Pécresse : un mandat marqué du sceau de l’élitisme

Le départ de Valérie Pécresse de l’enseignement supérieure est l’occasion de tirer le bilan des quatre années de mandat. D’un côté l’autonomie des universités, le financement à la performance et la baisse des crédits affectés aux premiers cycles laissent derrière elle un service public fragilisé et au sein duquel les inégalités se sont creusées.
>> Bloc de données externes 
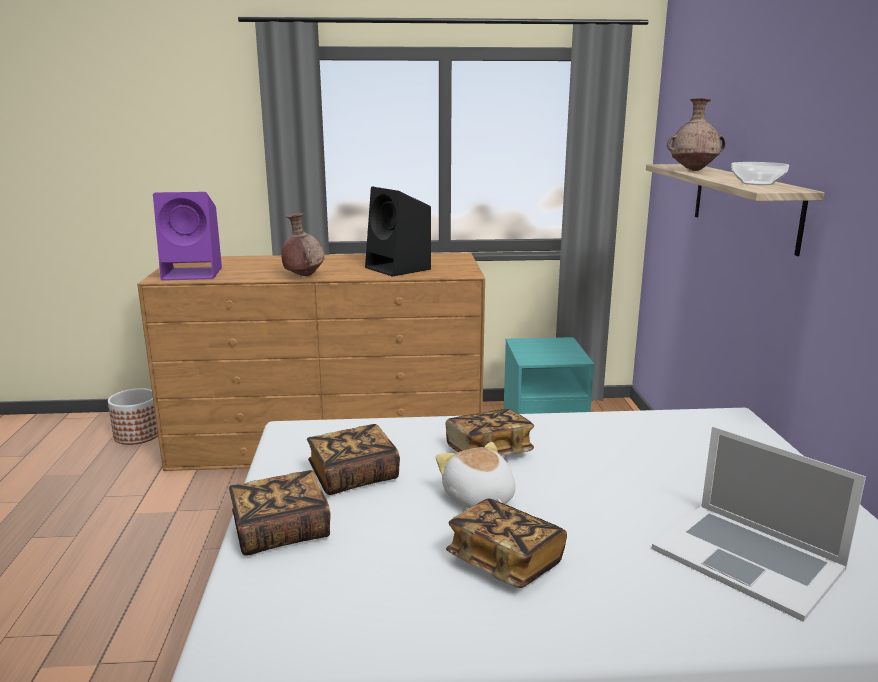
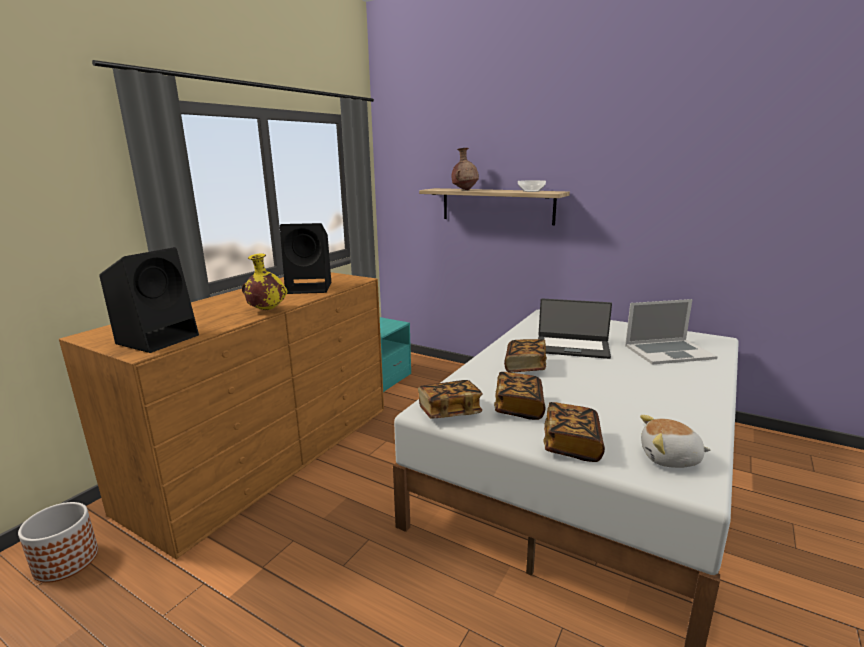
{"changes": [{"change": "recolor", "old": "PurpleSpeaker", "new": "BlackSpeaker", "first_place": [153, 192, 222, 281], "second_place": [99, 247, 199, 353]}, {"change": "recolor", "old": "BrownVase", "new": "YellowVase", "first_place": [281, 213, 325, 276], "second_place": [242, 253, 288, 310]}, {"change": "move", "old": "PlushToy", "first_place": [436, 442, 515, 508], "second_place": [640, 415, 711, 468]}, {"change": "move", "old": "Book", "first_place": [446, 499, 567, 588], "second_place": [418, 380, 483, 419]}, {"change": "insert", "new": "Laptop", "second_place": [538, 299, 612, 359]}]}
De l’autre, la timidité du plan réussite en licence de 2008 ainsi qu’une réforme de la licence laissée en chantier ont préservé un taux d’échec en première année de plus de 40%.

Sur le plan social, la ministre s’est refusée à s’attaquer en profondeur à la précarité étudiante. Si l’élargissement du nombre de boursiers et la mise en place du 10ème mois de bourse ont été des réponses importantes aux revendications étudiantes, celle qui se disait la ministre des étudiants n’a jamais pris la mesure des conséquences de la crise économiques sur les conditions de vie et d’étude. Faute de mesures sociales d’accompagnement d’envergures, la démocratisation de l’enseignement supérieur a connu un coup d’arrêt. La part d’étudiants issus de milieux modestes s’est réduite ces quatre dernières années – passant de 35% en 2006 à 31% en 2010 (Source : OVE).

Wauquiez : il va falloir dissiper les zones d’ombre

Le nouveau ministre, rédacteur d’un dossier sur les conditions de vie étudiantes, a su, par le passé, prendre la mesure de l’urgence d’un vaste plan social pour les étudiants. Cependant, ses positions récentes sur le RSA ainsi que son bilan contre le chômage ne constituent pas des signaux rassurants pour les étudiants.

La période estivale, durant laquelle sont redéfinies les modalités de la rentrée (frais d’inscription universitaires, barème des bourses, prix du ticket de restauration…), sera l’occasion pour lui de dissiper les zones d’ombre. L’UNEF exige que le ministre tienne la promesse de Valérie Pécresse de verser un 10ème mois de bourse complet à tous les étudiants boursiers en septembre prochain. L’urgence de la situation sociale impose d’aller plus loin que la simple réalisation des promesses passées. L’UNEF demande au ministre d’engager au plus vite une discussion autour de la revalorisation des bourses afin d’endiguer la hausse du coût de la vie étudiante.

L’UNEF sera par ailleurs attentive aux premières prises de position du nouveau ministre de l’enseignement supérieur notamment concernant les discussions en cours autour du « chantier » licence. L’UNEF demande au ministre de se positionner clairement sur les revendications formulées ces derniers mois par les étudiants. Le renforcement de l’encadrement des étudiants et la mise en place d’un cadrage national des modalités d’examen sont des sujets de préoccupation majeure qui doivent se concrétiser en actes.

C’est à l’aune de ces éléments que l’UNEF jugera l’attitude du nouveau ministre à l’égard des étudiants.